Analogic Corporation (NASDAQ: ALOG), a provider of leading-edge healthcare and security solutions, and Altaris Capital Partners, LLC, a leading private investment firm with expertise in Analogic’s end markets, announced on Wednesday that the Company and an affiliate of Altaris Capital Partners (together with certain affiliated entities, “Altaris”) have entered into a merger agreement under which Analogic will be acquired by Altaris for $84.00 per share in cash, or approximately $1.1 billion on a fully diluted basis. The transaction and the merger agreement were unanimously approved by Analogic’s Board of Directors, and the Board unanimously recommends that Analogic’s stockholders vote in favor of the transaction.
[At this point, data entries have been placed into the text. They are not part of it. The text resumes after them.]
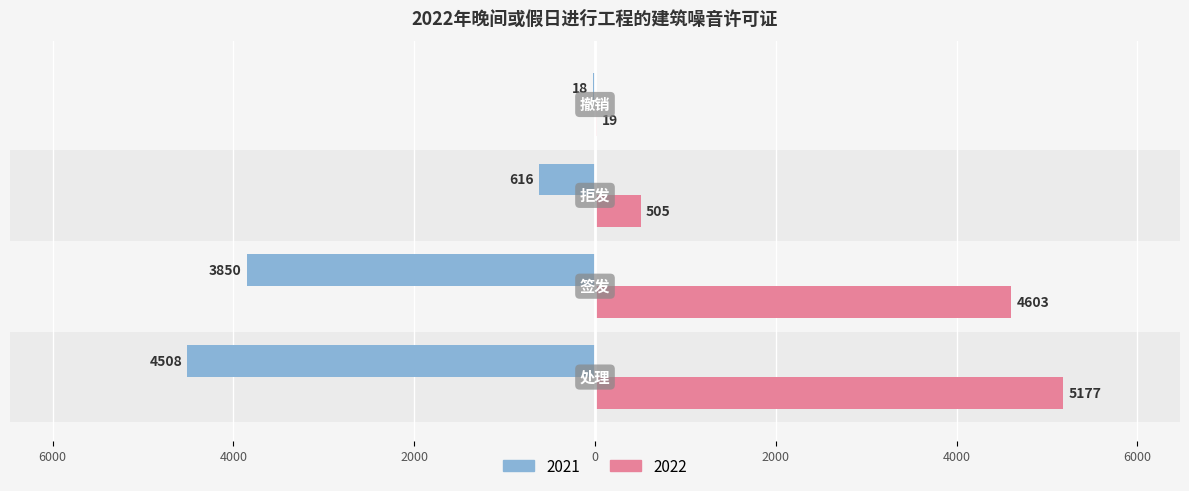

How many bars are there in total?

8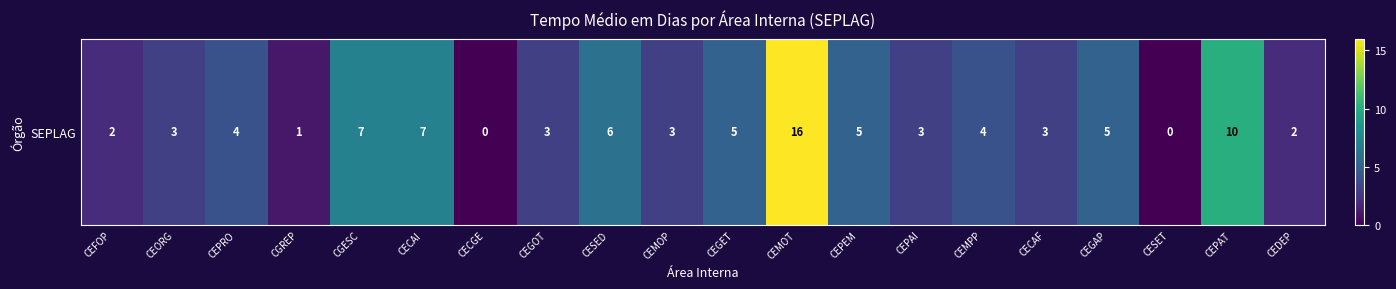

Reading left to right, list all the values displayed in this chart.

2	3	4	1	7	7	0	3	6	3	5	16	5	3	4	3	5	0	10	2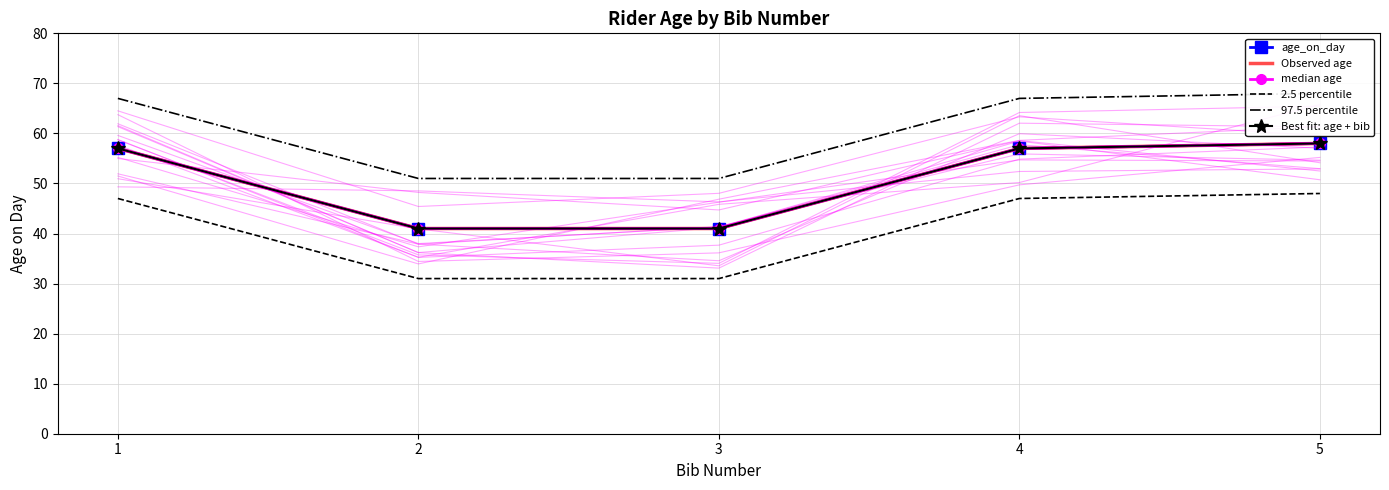

Which series has the largest total across all categories?

97.5 percentile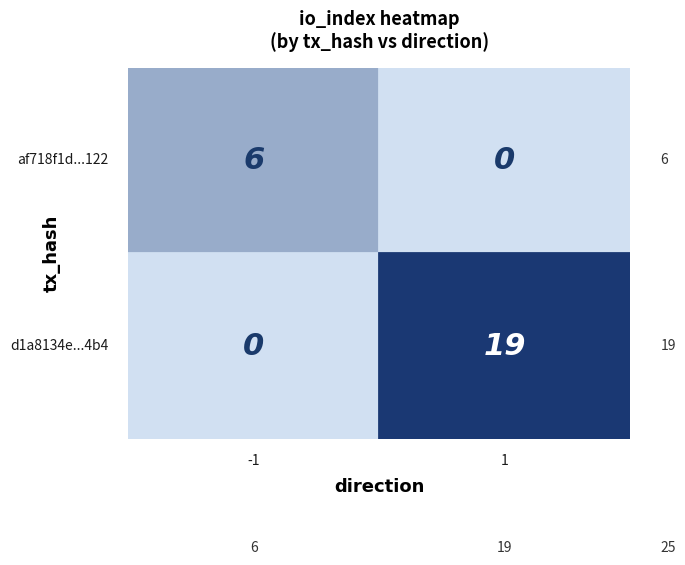

What is the maximum value shown in the chart?

19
“The Board has always sought to maximize stockholder value,” said Bernard Bailey, chairman of the Analogic Board of Directors. “Given the increasingly competitive markets that we serve, we have been focused on the need to achieve greater scale in order to generate sustained profitable growth. As a result, the Board initiated a review of strategic alternatives available to Analogic. This 10-month, comprehensive process resulted in today’s transaction with Altaris that provides stockholders with immediate, substantial, and certain cash value. The Board strongly believes that a transaction with a buyer with strategic assets like Altaris provides maximum value for and is in the best interest of Analogic stockholders.”
Bailey added, “Analogic’s three business units present a range of business models and investment needs, each of which is subject to its own market conditions. In light of these factors, the Board considered the long-term positioning of Analogic in each of its markets. Analogic’s growth outlook requires continued strategic investment into new channels to market, which involves risk, especially given the pace of change in its served markets.”